§ **About this exercise**
Copy every entry in the listing below exactly, but not the pictures.

§ **Provided material**
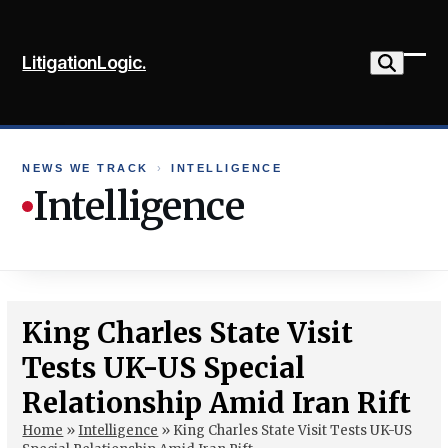
Skip
to
LitigationLogic.
content
Ope
Clo
mob
mob
me
me
NEWS WE TRACK
›
INTELLIGENCE
Intelligence
King Charles State Visit
Tests UK-US Special
Relationship Amid Iran Rift
Home
»
Intelligence
»
King Charles State Visit Tests UK-US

§ **Answer to this task**
Skip
to
LitigationLogic.
content
Ope
Clo
mob
mob
me
me
NEWS WE TRACK
›
INTELLIGENCE
Intelligence
King Charles State Visit
Tests UK-US Special
Relationship Amid Iran Rift
Home
»
Intelligence
»
King Charles State Visit Tests UK-US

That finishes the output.